Collected data
##########
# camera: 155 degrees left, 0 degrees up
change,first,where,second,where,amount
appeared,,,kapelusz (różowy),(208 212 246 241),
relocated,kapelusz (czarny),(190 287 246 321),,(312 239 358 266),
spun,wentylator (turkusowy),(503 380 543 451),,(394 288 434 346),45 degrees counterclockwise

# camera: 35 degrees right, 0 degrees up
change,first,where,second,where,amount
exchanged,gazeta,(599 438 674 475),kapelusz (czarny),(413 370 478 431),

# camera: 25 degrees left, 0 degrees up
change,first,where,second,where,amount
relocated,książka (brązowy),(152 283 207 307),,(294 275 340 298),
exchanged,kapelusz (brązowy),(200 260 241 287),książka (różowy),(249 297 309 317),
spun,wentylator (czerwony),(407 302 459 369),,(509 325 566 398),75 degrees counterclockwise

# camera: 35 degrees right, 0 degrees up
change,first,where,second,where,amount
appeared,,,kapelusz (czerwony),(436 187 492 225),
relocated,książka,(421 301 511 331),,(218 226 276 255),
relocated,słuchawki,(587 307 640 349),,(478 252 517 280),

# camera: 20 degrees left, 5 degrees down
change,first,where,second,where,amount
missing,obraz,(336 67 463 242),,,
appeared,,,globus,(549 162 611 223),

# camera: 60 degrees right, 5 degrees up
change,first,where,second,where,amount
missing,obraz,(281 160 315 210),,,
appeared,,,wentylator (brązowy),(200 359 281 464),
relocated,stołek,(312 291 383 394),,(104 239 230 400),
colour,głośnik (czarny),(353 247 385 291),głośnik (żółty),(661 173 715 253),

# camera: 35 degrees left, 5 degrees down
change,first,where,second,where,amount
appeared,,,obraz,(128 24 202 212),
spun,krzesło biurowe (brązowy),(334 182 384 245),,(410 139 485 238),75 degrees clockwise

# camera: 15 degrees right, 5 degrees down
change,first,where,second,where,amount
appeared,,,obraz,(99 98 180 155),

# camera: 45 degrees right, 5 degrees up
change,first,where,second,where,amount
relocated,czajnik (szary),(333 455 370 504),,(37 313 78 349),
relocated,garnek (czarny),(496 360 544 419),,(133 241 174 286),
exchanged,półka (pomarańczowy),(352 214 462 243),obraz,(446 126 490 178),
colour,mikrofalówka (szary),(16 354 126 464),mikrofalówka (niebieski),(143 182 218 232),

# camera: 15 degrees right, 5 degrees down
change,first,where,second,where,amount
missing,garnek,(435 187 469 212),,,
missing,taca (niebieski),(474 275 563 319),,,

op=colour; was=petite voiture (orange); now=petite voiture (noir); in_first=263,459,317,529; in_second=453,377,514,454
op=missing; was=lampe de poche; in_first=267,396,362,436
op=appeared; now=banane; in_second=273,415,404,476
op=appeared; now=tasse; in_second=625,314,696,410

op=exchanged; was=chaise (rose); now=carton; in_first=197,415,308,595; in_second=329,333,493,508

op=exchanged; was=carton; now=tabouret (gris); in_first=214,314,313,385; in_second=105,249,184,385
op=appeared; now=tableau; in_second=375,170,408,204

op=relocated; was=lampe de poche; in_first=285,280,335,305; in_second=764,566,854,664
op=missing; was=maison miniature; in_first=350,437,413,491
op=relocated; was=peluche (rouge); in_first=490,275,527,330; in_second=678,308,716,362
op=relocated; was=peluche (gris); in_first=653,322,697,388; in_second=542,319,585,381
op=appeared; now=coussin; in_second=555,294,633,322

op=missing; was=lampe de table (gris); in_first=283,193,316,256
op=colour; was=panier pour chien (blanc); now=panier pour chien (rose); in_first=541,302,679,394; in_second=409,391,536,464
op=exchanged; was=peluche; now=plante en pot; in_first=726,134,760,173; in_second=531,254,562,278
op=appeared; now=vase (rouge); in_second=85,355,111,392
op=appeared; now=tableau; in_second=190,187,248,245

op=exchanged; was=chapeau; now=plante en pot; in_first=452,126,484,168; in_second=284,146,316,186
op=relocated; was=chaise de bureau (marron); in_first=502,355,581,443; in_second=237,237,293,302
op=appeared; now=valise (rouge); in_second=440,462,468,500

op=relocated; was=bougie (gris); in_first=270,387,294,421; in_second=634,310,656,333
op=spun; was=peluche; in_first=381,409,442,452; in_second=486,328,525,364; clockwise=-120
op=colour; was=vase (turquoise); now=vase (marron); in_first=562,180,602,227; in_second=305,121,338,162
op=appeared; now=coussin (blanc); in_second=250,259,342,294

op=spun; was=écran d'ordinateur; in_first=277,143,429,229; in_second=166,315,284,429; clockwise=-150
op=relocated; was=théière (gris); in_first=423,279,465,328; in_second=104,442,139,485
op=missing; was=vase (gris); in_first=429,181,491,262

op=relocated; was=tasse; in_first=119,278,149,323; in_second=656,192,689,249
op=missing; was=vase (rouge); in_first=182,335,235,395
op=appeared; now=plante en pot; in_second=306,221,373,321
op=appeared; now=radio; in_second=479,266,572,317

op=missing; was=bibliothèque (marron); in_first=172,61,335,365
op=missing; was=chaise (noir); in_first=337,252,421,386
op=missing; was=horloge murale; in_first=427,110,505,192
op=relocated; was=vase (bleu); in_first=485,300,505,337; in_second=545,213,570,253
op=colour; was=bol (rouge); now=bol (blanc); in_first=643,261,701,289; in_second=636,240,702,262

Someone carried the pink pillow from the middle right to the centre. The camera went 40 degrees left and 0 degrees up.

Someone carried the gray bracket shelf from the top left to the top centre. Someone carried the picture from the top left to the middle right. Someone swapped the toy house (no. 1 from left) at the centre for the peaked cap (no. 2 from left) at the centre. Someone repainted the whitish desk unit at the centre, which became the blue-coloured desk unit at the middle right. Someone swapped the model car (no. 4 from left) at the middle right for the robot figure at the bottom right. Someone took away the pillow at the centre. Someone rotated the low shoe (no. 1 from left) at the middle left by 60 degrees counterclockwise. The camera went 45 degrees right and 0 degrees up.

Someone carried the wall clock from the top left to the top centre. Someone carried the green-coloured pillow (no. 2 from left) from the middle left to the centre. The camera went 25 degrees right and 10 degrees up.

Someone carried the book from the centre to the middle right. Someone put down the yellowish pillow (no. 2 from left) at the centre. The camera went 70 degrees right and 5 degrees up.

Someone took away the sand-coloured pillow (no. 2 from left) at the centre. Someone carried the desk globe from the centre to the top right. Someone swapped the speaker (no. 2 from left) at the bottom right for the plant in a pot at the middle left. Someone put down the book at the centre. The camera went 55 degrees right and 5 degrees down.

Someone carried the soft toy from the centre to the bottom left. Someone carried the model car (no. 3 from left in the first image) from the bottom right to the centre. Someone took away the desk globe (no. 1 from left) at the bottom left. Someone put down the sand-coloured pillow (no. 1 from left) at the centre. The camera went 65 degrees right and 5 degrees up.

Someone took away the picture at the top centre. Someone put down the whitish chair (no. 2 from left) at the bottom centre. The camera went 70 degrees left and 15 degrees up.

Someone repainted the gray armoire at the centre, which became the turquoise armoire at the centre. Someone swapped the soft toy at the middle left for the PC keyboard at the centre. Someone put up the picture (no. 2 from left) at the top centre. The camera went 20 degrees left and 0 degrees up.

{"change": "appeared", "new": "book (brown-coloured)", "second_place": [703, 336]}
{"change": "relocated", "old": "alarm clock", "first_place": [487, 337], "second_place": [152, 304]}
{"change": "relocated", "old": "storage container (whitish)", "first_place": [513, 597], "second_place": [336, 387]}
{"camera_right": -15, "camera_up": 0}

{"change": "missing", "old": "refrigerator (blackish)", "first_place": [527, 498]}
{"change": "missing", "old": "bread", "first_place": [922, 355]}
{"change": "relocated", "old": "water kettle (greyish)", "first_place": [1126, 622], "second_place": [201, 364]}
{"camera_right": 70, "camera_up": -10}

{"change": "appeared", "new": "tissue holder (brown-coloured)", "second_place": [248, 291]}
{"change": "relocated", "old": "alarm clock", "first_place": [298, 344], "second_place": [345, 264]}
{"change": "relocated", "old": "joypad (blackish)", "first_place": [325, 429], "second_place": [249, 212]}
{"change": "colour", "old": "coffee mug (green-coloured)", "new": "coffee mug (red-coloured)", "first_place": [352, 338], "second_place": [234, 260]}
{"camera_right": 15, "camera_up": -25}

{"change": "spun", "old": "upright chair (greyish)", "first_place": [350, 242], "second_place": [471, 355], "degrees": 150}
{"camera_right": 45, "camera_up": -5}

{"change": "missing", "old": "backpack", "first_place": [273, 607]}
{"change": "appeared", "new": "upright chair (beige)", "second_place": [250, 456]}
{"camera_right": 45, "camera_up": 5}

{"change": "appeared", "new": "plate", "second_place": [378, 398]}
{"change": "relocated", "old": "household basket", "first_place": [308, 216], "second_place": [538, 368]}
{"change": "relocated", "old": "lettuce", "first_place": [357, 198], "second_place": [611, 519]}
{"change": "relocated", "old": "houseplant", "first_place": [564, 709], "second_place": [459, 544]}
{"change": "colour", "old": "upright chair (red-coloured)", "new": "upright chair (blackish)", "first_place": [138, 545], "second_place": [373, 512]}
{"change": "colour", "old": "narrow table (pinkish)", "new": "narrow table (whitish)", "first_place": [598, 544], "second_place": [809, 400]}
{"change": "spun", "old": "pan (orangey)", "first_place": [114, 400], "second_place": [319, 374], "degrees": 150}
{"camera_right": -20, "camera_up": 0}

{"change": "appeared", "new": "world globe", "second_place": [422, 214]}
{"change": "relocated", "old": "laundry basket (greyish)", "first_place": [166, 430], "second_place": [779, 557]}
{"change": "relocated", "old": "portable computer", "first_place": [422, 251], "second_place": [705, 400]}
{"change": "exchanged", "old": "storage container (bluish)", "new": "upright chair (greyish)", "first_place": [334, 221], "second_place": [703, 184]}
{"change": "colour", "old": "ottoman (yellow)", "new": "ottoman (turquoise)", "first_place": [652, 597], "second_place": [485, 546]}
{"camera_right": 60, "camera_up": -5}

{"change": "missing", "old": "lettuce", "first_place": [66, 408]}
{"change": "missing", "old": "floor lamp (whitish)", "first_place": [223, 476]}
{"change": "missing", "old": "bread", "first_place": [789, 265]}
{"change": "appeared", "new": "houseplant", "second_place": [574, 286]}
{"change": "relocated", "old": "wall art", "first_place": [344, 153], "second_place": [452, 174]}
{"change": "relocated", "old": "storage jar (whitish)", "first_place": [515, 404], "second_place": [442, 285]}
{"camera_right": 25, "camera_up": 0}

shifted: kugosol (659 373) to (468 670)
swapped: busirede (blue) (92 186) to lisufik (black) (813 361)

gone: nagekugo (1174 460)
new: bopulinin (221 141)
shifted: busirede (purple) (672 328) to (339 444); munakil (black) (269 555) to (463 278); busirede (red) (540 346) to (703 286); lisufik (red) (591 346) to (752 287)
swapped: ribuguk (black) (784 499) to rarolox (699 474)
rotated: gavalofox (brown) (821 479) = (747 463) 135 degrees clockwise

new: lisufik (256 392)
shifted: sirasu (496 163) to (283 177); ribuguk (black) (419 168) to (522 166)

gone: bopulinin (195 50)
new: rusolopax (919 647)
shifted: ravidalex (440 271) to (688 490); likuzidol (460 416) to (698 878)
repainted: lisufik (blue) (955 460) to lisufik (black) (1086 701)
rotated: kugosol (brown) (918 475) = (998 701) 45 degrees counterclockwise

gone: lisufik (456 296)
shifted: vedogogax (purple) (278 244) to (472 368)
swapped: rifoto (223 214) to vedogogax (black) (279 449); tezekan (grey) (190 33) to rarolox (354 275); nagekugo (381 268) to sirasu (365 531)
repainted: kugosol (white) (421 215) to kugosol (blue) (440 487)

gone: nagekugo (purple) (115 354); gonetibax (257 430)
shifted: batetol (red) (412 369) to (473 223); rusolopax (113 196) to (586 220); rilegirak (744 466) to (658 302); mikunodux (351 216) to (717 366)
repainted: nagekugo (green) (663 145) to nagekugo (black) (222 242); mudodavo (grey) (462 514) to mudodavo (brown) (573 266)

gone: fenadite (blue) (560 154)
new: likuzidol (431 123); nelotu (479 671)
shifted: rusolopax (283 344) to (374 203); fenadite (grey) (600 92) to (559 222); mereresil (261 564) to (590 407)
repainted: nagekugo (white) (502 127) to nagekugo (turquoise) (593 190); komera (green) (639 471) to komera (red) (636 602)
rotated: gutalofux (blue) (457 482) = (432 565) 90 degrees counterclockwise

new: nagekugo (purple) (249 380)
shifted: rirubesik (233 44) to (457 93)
##########
§ **EXERCISE GOAL**: Please return the lines above that run from the line containing "op=colour; was=petite voiture" to the line containing "op=appeared; now=banane; in_second=273,415,404,476", inclusive, exactly and with no other lines.

§ **SOLUTION TO THE PROBLEM**:
op=colour; was=petite voiture (orange); now=petite voiture (noir); in_first=263,459,317,529; in_second=453,377,514,454
op=missing; was=lampe de poche; in_first=267,396,362,436
op=appeared; now=banane; in_second=273,415,404,476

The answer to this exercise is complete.